Deep Research (BioAgents)

Open-source interactive multi-agent system for biomedical research that runs in minutes per cycle, with state-of-the-art BixBench performance and two operational modes (semi-autonomous and fully autonomous).

   
Affiliation bio.xyz / BioAgents (Weidener, Brkić, Jovanović et al.)
First introduced 2026-01 (arXiv:2601.12542)
Lifecycle stages Multi-stage (planning, data analysis, literature search, novelty detection)
Autonomy level Two operational modes — semi-autonomous with selective human checkpoints, and fully autonomous for extended cycles
Domain focus Computational biology and biomedical research
Availability Open source orchestrator (github.com/bio-xyz/BioAgents); the bio-data-analysis and bio-literature sub-agents are not yet publicly released

Approach

The system positions itself against batch-mode AI scientists (Kosmos, Sakana AI Scientist) that require hours per cycle, arguing for interactive workflows with minute-scale turnaround.

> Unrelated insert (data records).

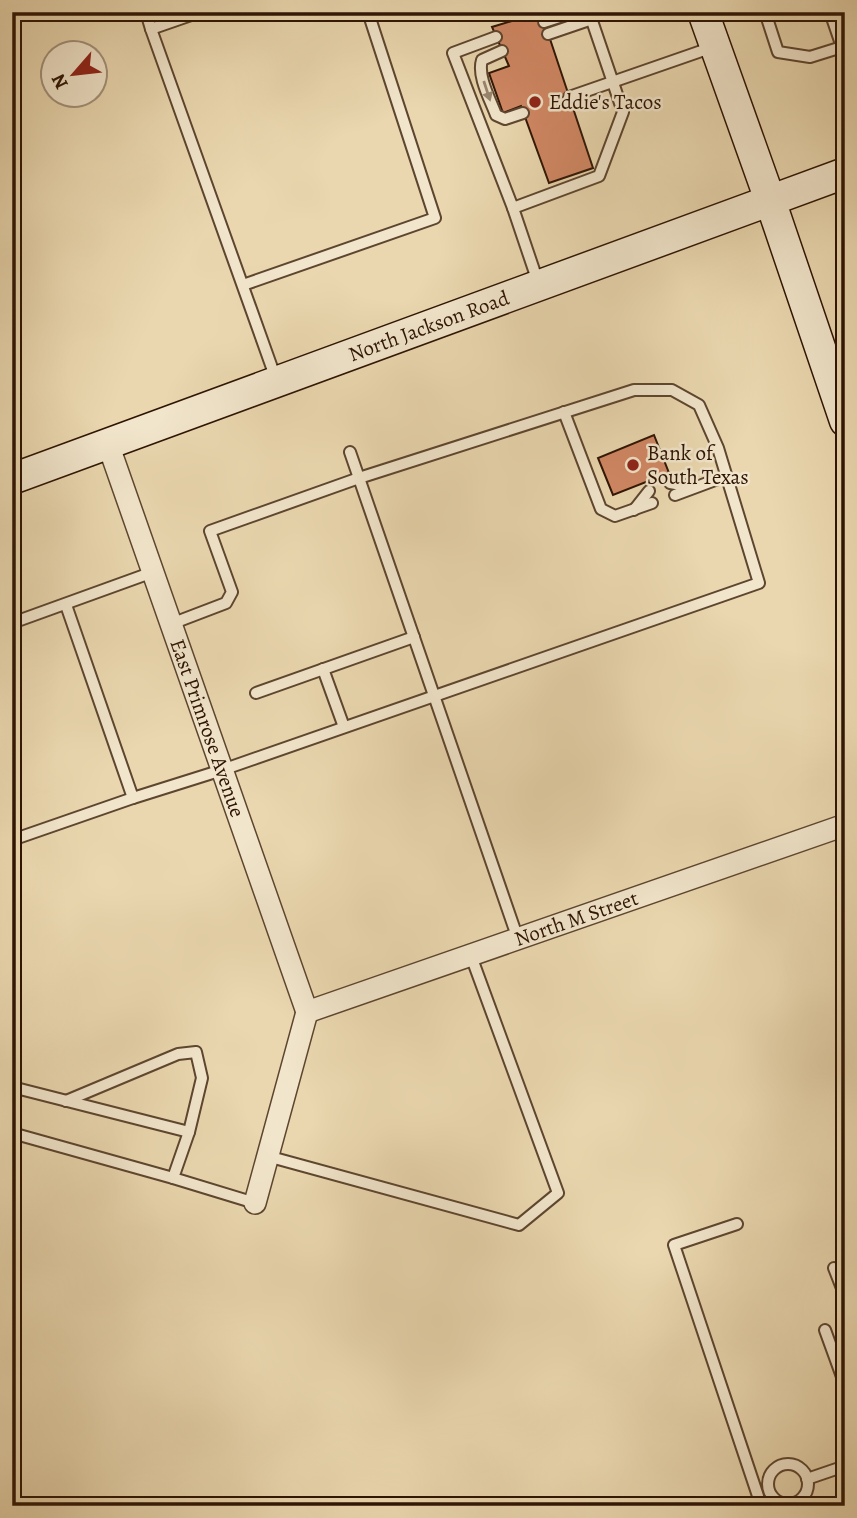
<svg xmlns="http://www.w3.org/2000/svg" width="857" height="1518" font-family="Alegreya,serif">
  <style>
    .building { fill: #d18864; stroke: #2e1404; stroke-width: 2 }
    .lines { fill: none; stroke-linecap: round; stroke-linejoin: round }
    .lane-casing { stroke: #5d452f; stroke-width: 14 }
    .street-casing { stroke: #5d452f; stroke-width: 24 }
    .secondary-casing { stroke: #2e1404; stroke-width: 33 }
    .lane { stroke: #f1e5cb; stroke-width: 10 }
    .street { stroke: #f1e5cb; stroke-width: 21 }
    .secondary { stroke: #f1e5cb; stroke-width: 30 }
    .oneway { fill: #998771 }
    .poi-dot { fill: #8f2418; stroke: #f1e5cb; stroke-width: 2.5 }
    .labels { text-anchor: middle; stroke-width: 5; stroke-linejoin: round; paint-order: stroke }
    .poi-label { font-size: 21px; fill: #2e1404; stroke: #f1e5cb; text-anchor: start }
    .street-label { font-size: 21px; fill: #2e1404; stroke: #f1e5cb }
  </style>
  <rect width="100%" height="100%" fill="#ead7af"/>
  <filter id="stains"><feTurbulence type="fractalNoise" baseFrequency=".00286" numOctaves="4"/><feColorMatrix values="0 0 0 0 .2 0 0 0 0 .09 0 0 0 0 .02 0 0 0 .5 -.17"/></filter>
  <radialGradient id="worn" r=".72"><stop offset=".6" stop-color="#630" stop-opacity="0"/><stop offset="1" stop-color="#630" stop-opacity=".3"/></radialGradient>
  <!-- building -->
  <g class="building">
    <path d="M 541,12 L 593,168 L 549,183 L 521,106 L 503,113 L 489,73 L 509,66 L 492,27 Z"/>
    <path d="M 654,435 L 669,473 L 613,495 L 598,458 Z"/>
  </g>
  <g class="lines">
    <!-- lane casing -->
    <g class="lane-casing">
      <g id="lane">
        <path d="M 146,12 L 151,29"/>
        <path d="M 200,12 L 151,29 L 276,379"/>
        <path d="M 765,12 L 778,52 L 810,57 L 842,47"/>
        <path d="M 830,12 L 842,47 L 845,46"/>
        <path d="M 544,22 L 575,12"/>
        <path d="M 548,34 L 592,19"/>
        <path d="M 496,37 L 453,53 L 513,208"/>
        <path d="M 502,51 L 482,60 C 477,76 490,99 496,115 L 505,119 L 523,113"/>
        <path d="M 569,97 L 713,47"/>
        <path d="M 243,285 L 435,218 L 368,12"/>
        <path d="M 539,285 L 513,208 L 599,176 L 623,112 L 589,12"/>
        <path d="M 564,412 L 601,509 L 615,516 L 652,503"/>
        <path d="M 350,452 L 518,939"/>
        <path d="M 670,483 L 693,487"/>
        <path d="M 675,495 L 726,476"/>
        <path d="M 634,510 L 649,491"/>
        <path d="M 66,605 L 133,798 L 222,770 L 759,583 L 718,448 L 699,405 L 672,390 L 634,390 L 359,478 L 210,531 L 232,592 L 226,603 L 171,624"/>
        <path d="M 12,623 L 153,572"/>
        <path d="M 323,669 L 344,727"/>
        <path d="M 256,693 L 414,637"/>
        <path d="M 12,840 L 133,798"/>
        <path d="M 12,1087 L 189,1132 L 173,1178 L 255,1203"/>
        <path d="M 66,1101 L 178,1054 L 196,1052 L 202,1078 L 189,1132"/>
        <path d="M 12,1133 L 173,1178"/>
        <path d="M 267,1156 L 519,1225 L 558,1193 L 471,956"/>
        <path d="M 737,1224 L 674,1245 L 758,1496"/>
        <path d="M 834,1268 L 845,1296"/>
        <path d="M 825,1330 L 845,1385"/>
        <circle cx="788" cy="1484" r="20"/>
        <path d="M 807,1479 L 845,1466"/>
      </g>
    </g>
    <!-- street casing -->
    <g class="street-casing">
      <g id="street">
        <path id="s1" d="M 108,444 L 307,1012"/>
        <path id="s2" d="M 307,1012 L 845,825"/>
        <path d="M 255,1203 L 307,1012"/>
      </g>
    </g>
    <!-- secondary casing -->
    <g class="secondary-casing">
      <g id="secondary">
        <path d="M 703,12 L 770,200 L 845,421"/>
        <path id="s3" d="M 12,479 L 845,173"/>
      </g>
    </g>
    <!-- lane -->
    <use href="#lane" class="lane"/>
    <!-- street -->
    <use href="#street" class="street"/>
    <!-- secondary -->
    <use href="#secondary" class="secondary"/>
  </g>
  <!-- one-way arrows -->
  <defs><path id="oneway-solid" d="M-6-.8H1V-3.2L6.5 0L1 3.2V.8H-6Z" transform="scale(1.75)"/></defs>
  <use class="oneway" href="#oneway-solid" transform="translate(487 91) rotate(72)"/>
  <!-- markers -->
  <g class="poi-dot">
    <circle cx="535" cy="102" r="7"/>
    <circle cx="633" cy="465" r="7"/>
  </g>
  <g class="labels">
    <!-- poi labels -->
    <g class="poi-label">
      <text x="549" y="109">Eddie's Tacos</text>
      <text x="647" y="460">Bank of<tspan x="647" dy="24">South Texas</tspan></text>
    </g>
    <!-- street labels -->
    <g class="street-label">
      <text dy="7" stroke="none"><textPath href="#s3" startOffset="444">North Jackson Road</textPath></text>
      <text dy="7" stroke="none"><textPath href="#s1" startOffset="301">East Primrose Avenue</textPath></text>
      <text dy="7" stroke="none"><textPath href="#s2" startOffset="285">North M Street</textPath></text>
    </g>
  </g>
  <!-- margin -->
  <rect width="857" height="1518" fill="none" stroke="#ead7af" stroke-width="42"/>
  <rect x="14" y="14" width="829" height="1490" fill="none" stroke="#2e1404" stroke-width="3.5"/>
  <rect x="21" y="21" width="815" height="1476" fill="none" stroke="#2e1404" stroke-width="2"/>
  <!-- north arrow -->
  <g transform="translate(74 74) rotate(242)"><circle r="33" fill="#f1e5cb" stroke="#a3917b" stroke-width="2"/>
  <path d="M0-5L12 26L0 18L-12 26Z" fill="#8f2418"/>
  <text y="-10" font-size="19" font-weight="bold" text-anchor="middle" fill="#2e1404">N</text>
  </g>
  <rect width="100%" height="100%" filter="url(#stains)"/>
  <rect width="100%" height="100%" fill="url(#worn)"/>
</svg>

Specialized agents handle planning, data analysis, literature search, and novelty detection; a persistent world state maintains context across iterative research cycles so that researchers (in semi-autonomous mode) or the system itself (in fully autonomous mode) can refine direction without rerunning earlier stages. BioAgents is the public orchestrator; the data-analysis and literature components remain closed.

Validation

Evaluated on BixBench v1.5 (54 capsules spanning genomics, transcriptomics, differential expression, RNA-seq, phylogenetics, WGS, and variant analysis). Only the data-analysis agent was benchmarked, under three regimes: Open Response (judge LLM compares free-form answers to expert references), MCQ with Refusal, and MCQ without Refusal. The study also implements a simplified code-free multiple-choice mapping to decouple option selection from notebook-state variability.

Notable results

  • 48.8% accuracy on BixBench Open Response — state-of-the-art, exceeding K-Dense Analyst (34.4%) and other published baselines by 14 to 26 percentage points.
  • 55.1% on MCQ with Refusal and 64.4% on MCQ without Refusal.
  • Demonstrates interactive workflows in case studies with minute-scale turnaround, contrasting with the multi-hour batch cycles of Kosmos and Sakana AI Scientist.

Primary paper

Weidener, Brkić, Jovanović et al., “Rethinking the AI Scientist: Interactive Multi-Agent Workflows for Scientific Discovery,” arXiv:2601.12542 (2026).

Other references

None yet.

Code

github.com/bio-xyz/BioAgents — orchestrator. Sub-agents (bio-data-analysis, bio-literature) not yet publicly released as of the preprint.